• [Work instructions] Where a line of the entries holds the string "custodian", copy that line.

• [Records provided]
*** Begin section ***

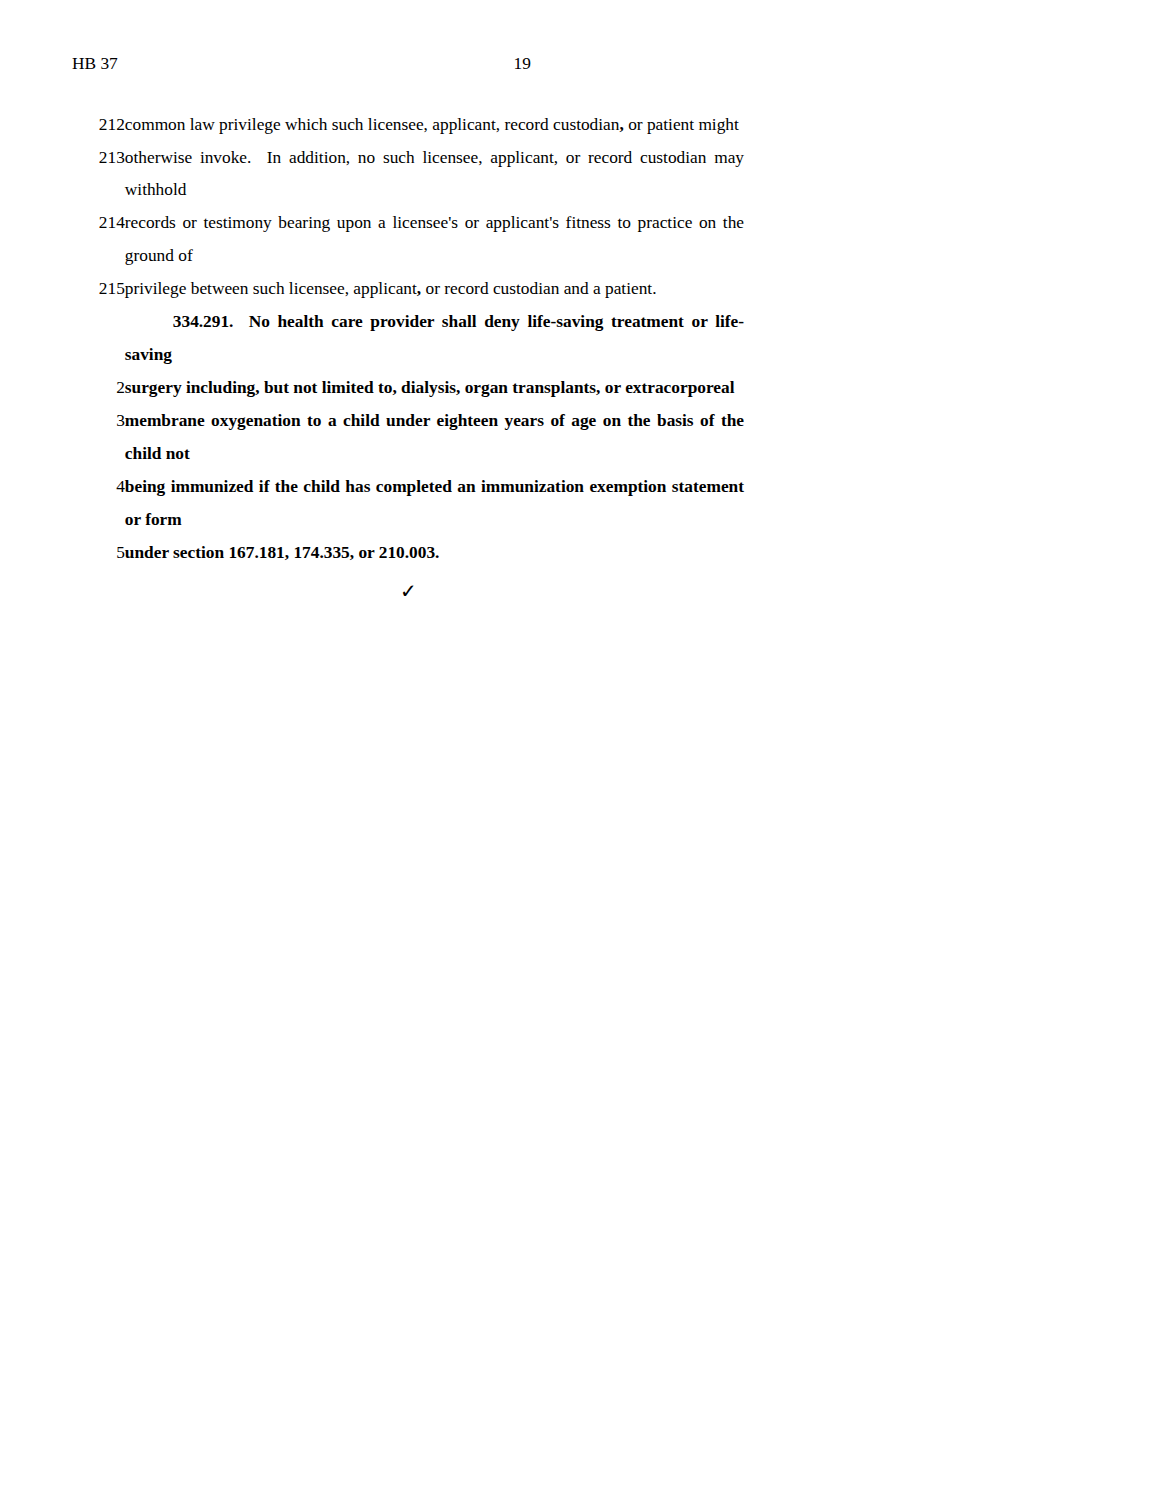HB 37
19
| 212 | common law privilege which such licensee, applicant, record custodian , or patient might |
| 213 | otherwise invoke. In addition, no such licensee, applicant, or record custodian may withhold |
| 214 | records or testimony bearing upon a licensee's or applicant's fitness to practice on the ground of |
| 215 | privilege between such licensee, applicant , or record custodian and a patient. |
| | 334.291. No health care provider shall deny life-saving treatment or life-saving |
| 2 | surgery including, but not limited to, dialysis, organ transplants, or extracorporeal |
| 3 | membrane oxygenation to a child under eighteen years of age on the basis of the child not |
| 4 | being immunized if the child has completed an immunization exemption statement or form |
| 5 | under section 167.181, 174.335, or 210.003. |
✓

*** End section ***

• [Written response]
| 212 | common law privilege which such licensee, applicant, record custodian , or patient might |
| 213 | otherwise invoke. In addition, no such licensee, applicant, or record custodian may withhold |
| 215 | privilege between such licensee, applicant , or record custodian and a patient. |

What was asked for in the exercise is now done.